Don’t exploit the negativity of the situation.

Try not to capitalize on the discomfort that people are experiencing, i.e. “are you bored at home?” or “don’t know what to do?” It’s better to instead highlight the benefits of a product as opposed to connecting it to a salve for boredom or anguish. Also, avoid urgency wording like “last chance”, “hurry”, “this is what you need” or “buy before it’s too late”.

 Don’t share images of affected hotspots.

If you have images taken in Italy or China, now might not be the time to share them. Audiences are likely associating these places with the outbreak, and showing a product in those areas is unlikely to inspire sales but in fact, do the opposite.

Don’t share photos taken in populated public spaces.

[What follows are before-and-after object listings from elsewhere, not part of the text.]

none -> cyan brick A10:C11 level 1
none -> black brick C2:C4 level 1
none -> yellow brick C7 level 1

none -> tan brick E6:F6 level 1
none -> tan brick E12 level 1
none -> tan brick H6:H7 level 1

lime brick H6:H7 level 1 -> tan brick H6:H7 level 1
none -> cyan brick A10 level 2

Avoid sharing images showing large groups of people. Don’t post photos that refer to holidays or travels, like people in swimwear at the beach or at airports. Avoid images that refer to outside closed locations like bars, restaurants, and festivals. 

Final Thoughts

Browsing through social media these days, reminds us every day that there is nothing more powerful than hope and community. Now is the time for us all to spread the right message, be there for each other and stay positive. This is a situation that calls for honesty and transparency, and we all need to do our best to communicate this to each other effectively. We are going to get through this, and we are going to get through it together.